When I got my cancer diagnosis, I was very surprised and freakin' terrified. Surprised because three doctors had assured me that my one symptom, rectal bleeding, was caused by hemorrhoids, and just two weeks before, my new primary care physician declared that I was extraordinarily healthy. Terrified because I grew up in the era when having cancer was a death sentence only to be evaded by dying of something else before the cancer got you. That, and I had no personal experience of anyone close to me having cancer.
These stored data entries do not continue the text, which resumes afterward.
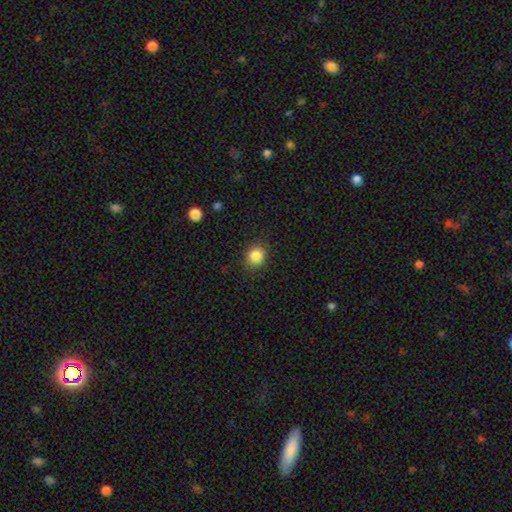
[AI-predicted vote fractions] Morphology: type=smooth (86%); roundness=round (79%); merging=none (88%).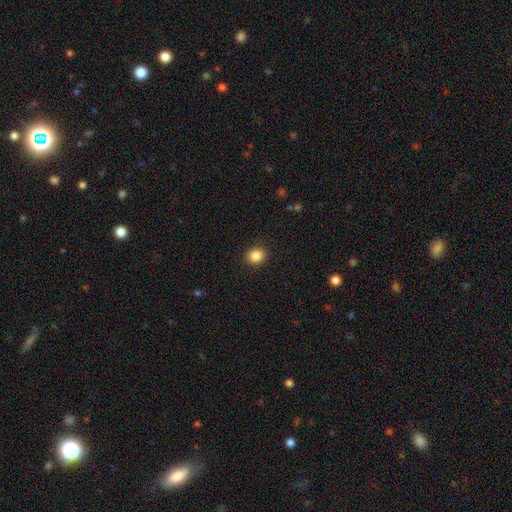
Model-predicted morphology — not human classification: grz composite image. It shows a smooth galaxy with no disk features (86%) that is round (79%). Merging: none (91%).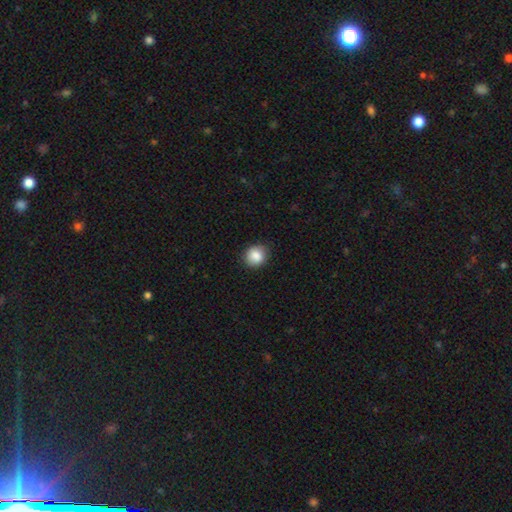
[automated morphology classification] Q: Smooth or featured?
A: smooth (87%); runner-up: star or artifact (8%)
Q: How rounded?
A: round (80%); runner-up: in between (19%)
Q: Merging?
A: none (86%); runner-up: minor disturbance (11%)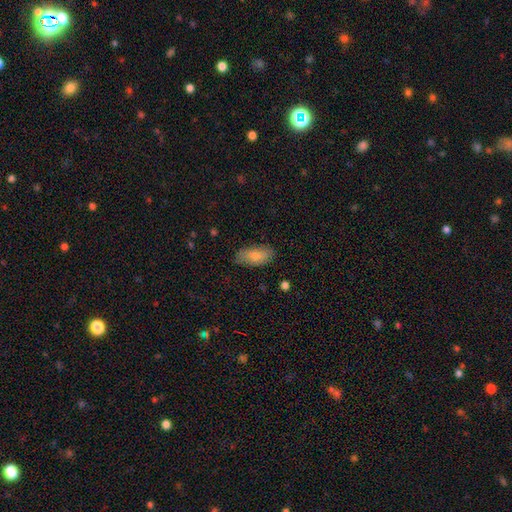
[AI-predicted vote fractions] This is clearly a smooth galaxy (85%). How rounded: clearly in between (90%). Merging: clearly none (80%).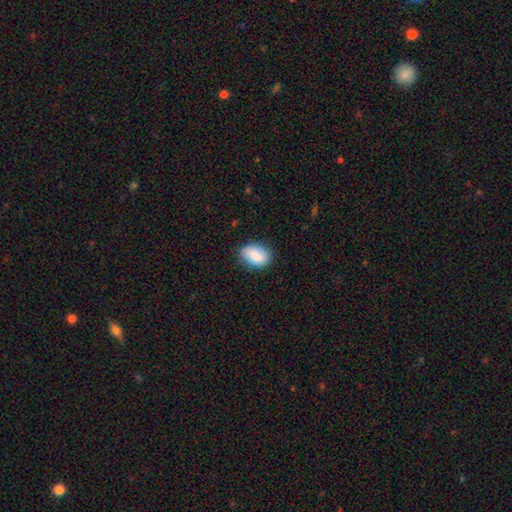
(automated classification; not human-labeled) smooth_or_featured: smooth (p=0.83) [alt: featured or disk p=0.10]
how_rounded: in between (p=0.86) [alt: round p=0.13]
merging: none (p=0.80) [alt: minor disturbance p=0.16]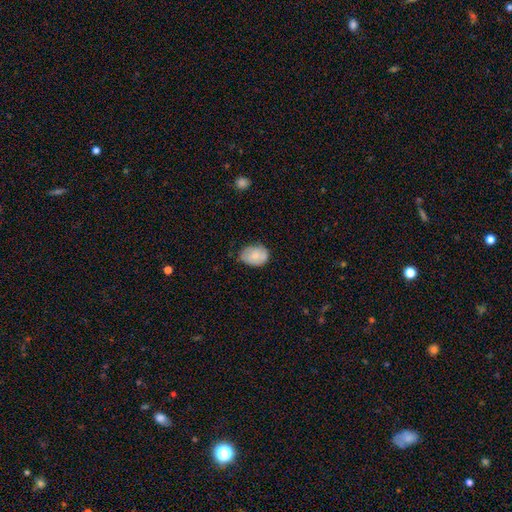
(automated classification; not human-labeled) smooth 77%, featured or disk 16%, star or artifact 7%. Down the decision tree: how rounded — in between (76%); merging — none (66%).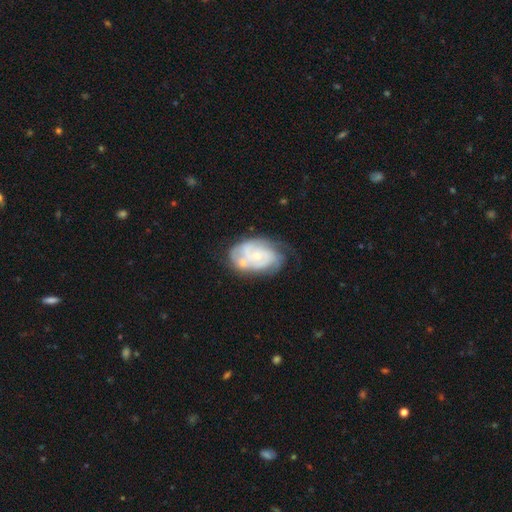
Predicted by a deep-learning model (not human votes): This appears to be a featured or disk galaxy (72%) with no bar (74%), tight (56%) spiral arms (83%) and a small central bulge (63%). Merging: none (51%).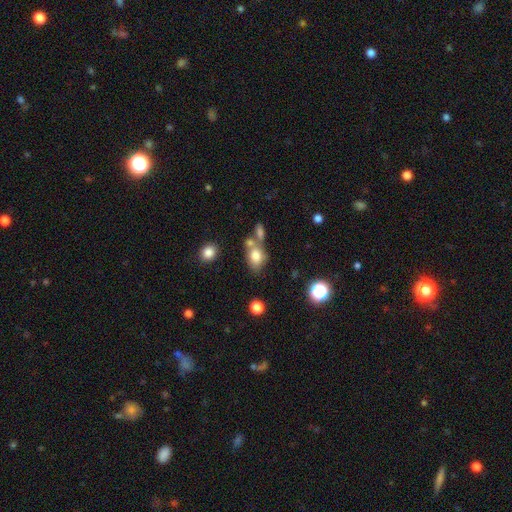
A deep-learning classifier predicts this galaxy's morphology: Overall: smooth (75%). How rounded: in between (73%). Merging: none (42%; merger 36%).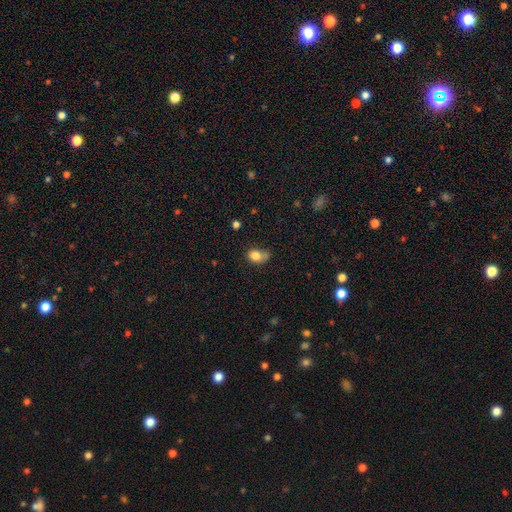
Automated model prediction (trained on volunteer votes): This appears to be a smooth galaxy with no disk features (81%) that is in between round and cigar-shaped (56%). Merging: none (43%).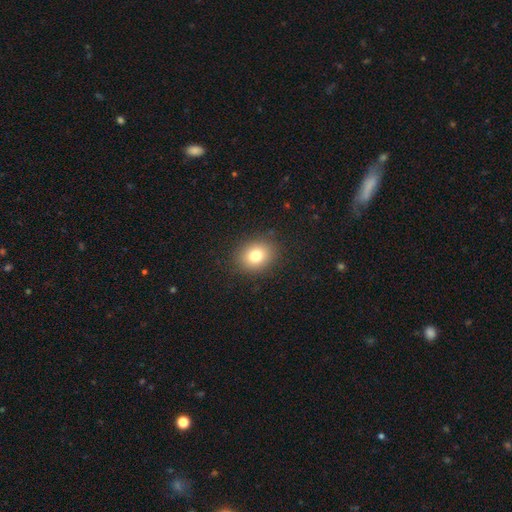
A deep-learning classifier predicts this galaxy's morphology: type=smooth (78%); roundness=round (57%); merging=none (88%).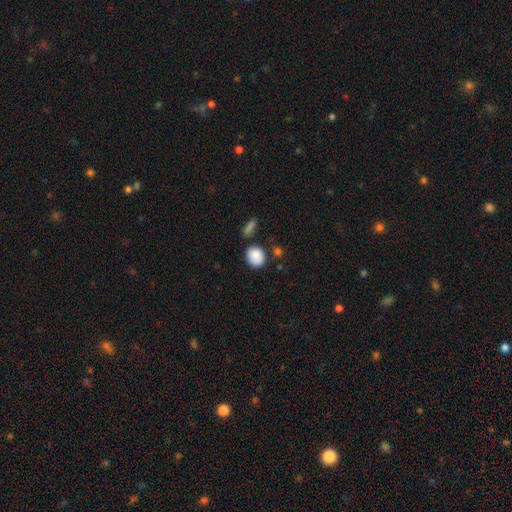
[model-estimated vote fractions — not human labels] Smooth or featured: smooth — 87% (star or artifact — 7%)
How rounded: round — 64% (in between — 34%)
Merging: none — 73% (minor disturbance — 16%)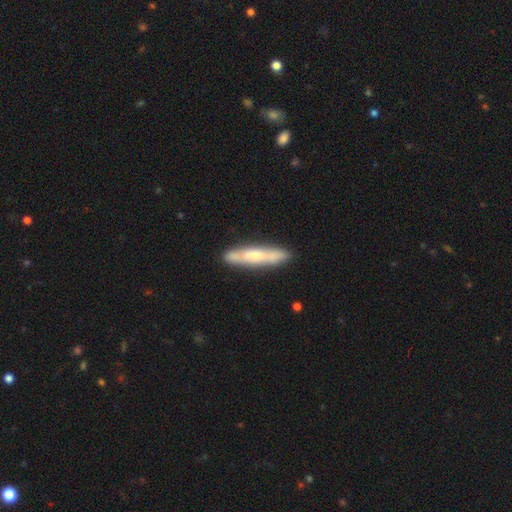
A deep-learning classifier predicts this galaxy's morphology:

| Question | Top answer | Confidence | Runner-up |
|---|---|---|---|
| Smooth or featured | smooth | 51% | featured or disk (43%) |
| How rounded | cigar-shaped | 88% | in between (10%) |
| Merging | none | 84% | minor disturbance (12%) |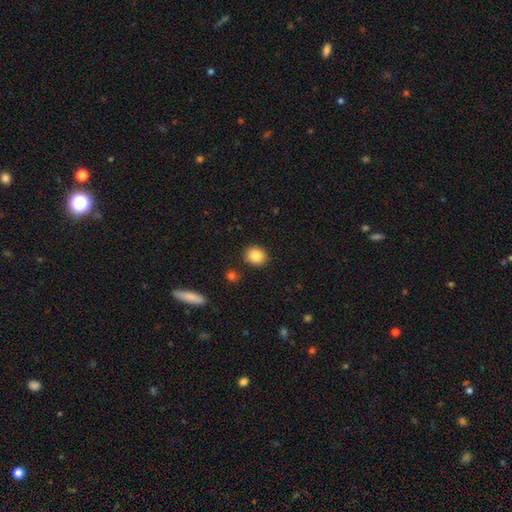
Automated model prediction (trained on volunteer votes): Smooth or featured: smooth — 86% (star or artifact — 9%)
How rounded: round — 77% (in between — 22%)
Merging: none — 89% (minor disturbance — 7%)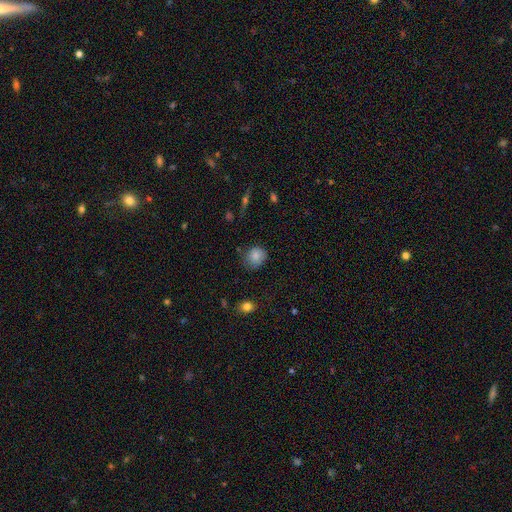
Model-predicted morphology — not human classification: Overall: smooth (84%). How rounded: round (76%). Merging: none (71%).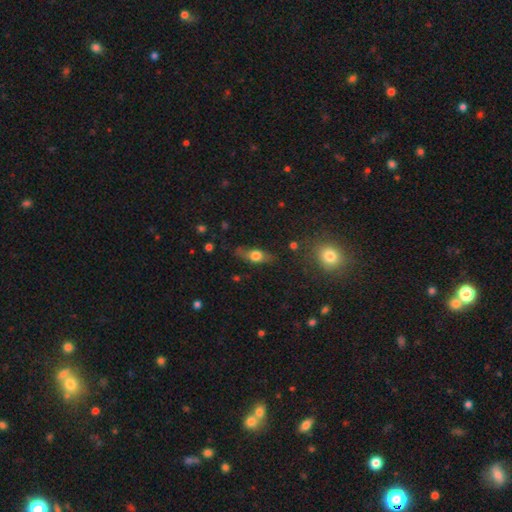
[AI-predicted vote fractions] smooth-or-featured: smooth: 57% | featured or disk: 34% | star or artifact: 9%
  how-rounded: in between: 62% | cigar-shaped: 28% | round: 10%
  merging: none: 76% | minor disturbance: 17% | major disturbance: 5% | merger: 2%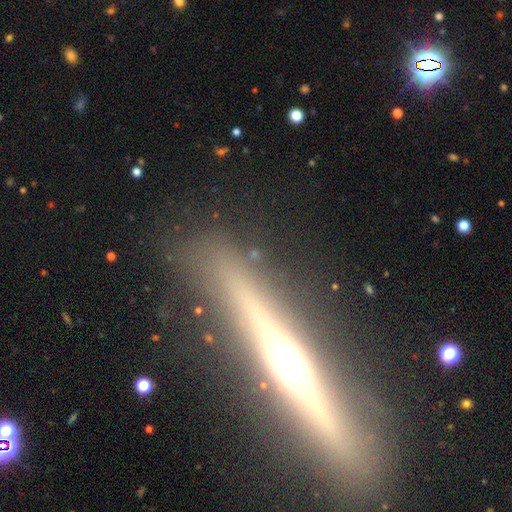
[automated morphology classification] smooth_or_featured: featured or disk (p=0.57) [alt: smooth p=0.23]
disk_edge_on: yes (p=0.83) [alt: no p=0.17]
merging: none (p=0.74) [alt: minor disturbance p=0.13]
All I knew about anal cancer was that Farrah Fawcett died of it, and in addition to the indignity of it, she had the bad luck to die on the same day as Michael Jackson, thereby missing her last big moment. There was no way I wanted any part of anal cancer.
Luckily, I was referred to the UCSF Anal Neoplasm Clinic, Research and Education (ANCRE) Center and introduced to the Anal Cancer Foundation's peer-to-peer counseling program within 48 hours of my diagnosis. I desperately wanted and needed this kind of help. Judy, my assigned butt-buddy (as I like to call her) was everything I dreamed of and more. While our experiences weren't identical, there was plenty of overlap and she “normalized” what my body and mind were grappling with. I was ashamed of getting any kind of cancer and mortified by developing a sexually transmitted one in my butt. She helped me work through that; gave practical advice to avoid some of the side effects of treatment and suggestions on how to soothe the ones I didn't dodge. We bonded. We'll be friends for the rest of our lives.
Now that I'm more than two years post-treatment, I know a lot more about this rare disease that's unfortunately becoming less rare and want to give back. The treatment is hard, but so much easier with a confidant who knows what he or she's talking about and has survived, even prospered. I feel I owe the ACF and this community the incredible gift I was given. But honestly, I love it. Doing this work feeds my heart. Don't get me wrong, it's not always easy. It's an incredibly intimate relationship from the get-go. First conversations often cover cancer, poop, pee, genitalia and sex. But it's a wonderful experience. Honest, it is. It's deeply human. Sharing openly and honestly with someone who needs to know what might happen and how to deal with it has been one of the best experiences of my life.
If you're early in your anal cancer journey, do yourself a favor and request a peer-to-peer match. You'll be glad you did. Having someone you can talk to about any aspect of anal cancer is a precious gift. If it's been six months or more since you completed treatment you can help others. You have valuable first-hand knowledge that more and more people are going to need. If you'd like to give back but aren't sure if you can do the work, I'd recommend you give it a try. The ACF does a good job of matching compatible people, or at least has with me. They will support you and work to find answers to whatever questions you may have as a counselor. If it turns out this isn't for you, another volunteer can step in. So, no harm, no foul. I wasn't sure about my ability to help when I talked to my first match, but just as with Judy, we clicked. I've now helped eight women get through treatment and beyond. All are different, all needed different amounts of help with different things, and I've loved getting to know each of them. I'm now awaiting my next match and looking forward to being there for another woman starting her own unique anal cancer journey.